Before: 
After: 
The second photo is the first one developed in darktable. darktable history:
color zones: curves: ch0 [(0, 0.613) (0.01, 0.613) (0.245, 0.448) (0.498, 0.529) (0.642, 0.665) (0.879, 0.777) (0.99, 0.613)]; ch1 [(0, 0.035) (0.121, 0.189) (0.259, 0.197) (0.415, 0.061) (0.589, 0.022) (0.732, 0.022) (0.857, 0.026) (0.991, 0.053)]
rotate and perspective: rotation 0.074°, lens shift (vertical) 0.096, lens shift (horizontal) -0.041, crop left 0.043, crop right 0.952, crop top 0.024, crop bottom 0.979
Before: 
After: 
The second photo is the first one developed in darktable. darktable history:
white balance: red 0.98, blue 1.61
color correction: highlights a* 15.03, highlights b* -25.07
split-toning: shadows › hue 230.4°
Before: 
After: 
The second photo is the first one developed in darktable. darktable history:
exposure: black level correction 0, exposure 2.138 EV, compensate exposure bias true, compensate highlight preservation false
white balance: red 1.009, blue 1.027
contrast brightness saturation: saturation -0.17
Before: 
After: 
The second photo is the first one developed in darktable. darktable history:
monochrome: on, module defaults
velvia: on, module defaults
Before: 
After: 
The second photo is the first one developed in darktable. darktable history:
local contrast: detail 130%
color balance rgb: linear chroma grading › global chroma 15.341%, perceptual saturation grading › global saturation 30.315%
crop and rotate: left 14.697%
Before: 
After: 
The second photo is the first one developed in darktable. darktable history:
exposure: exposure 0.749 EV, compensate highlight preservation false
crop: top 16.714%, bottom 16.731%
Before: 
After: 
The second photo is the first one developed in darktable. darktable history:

######

TASK TO COMPLETE — Return the listing from its first line through the line containing "contrast brightness saturation: saturation", with every line unchanged and both end lines included.

FULL ANSWER —
Before: 
After: 
The second photo is the first one developed in darktable. darktable history:
color zones: curves: ch0 [(0, 0.613) (0.01, 0.613) (0.245, 0.448) (0.498, 0.529) (0.642, 0.665) (0.879, 0.777) (0.99, 0.613)]; ch1 [(0, 0.035) (0.121, 0.189) (0.259, 0.197) (0.415, 0.061) (0.589, 0.022) (0.732, 0.022) (0.857, 0.026) (0.991, 0.053)]
rotate and perspective: rotation 0.074°, lens shift (vertical) 0.096, lens shift (horizontal) -0.041, crop left 0.043, crop right 0.952, crop top 0.024, crop bottom 0.979
Before: 
After: 
The second photo is the first one developed in darktable. darktable history:
white balance: red 0.98, blue 1.61
color correction: highlights a* 15.03, highlights b* -25.07
split-toning: shadows › hue 230.4°
Before: 
After: 
The second photo is the first one developed in darktable. darktable history:
exposure: black level correction 0, exposure 2.138 EV, compensate exposure bias true, compensate highlight preservation false
white balance: red 1.009, blue 1.027
contrast brightness saturation: saturation -0.17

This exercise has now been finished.